Upon learning of the Phoenix plant in May, a community college student posted a petition to Change.org calling Nestlé Waters "irresponsible and unsustainable" given that the Grand Canyon State has officially been in a drought since 1999. A Facebook page followed suit. In response to those concerns, the city water services department quickly called a public meeting. Held earlier this month at a verdant Audubon Society nature center south of downtown, the event pitted a passionate and knowledgeable city water wonk against a crowd of about 50 people ranging in temperament from screechy idealist to respectful sceptic. Tempers flared, with ample interruptions, but the picture presented was counterintuitive: a desert city with water to spare.
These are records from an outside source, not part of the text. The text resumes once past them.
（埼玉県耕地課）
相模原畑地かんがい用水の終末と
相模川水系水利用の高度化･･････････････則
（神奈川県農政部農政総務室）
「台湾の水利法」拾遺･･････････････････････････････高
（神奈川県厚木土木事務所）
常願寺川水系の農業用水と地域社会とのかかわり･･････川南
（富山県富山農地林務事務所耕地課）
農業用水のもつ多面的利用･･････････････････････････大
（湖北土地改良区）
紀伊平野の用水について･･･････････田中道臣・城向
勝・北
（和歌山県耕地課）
Phoenix produced about 95 billion gallons of water in 2015. It gets more than half from Arizona's Salt and Verde rivers, and a little less than that from a Colorado River diversion, some of which is piped into storage aquifers for emergency use. About 2 percent is groundwater. The Nestlé plant would use about 35 million gallons (or 264 million half-liter bottles) when it opens in the spring, or about 0.037 percent of the volume that comes out of the city's plants and wells. So with that kind of math, and all the demand for bottled water among thirsty Phoenicians, it looks like there's plenty to go around—even enough for Nestlé to pour out of the tap, bottle, and sell for a few bucks. The Arizona environmental community isn't so sure.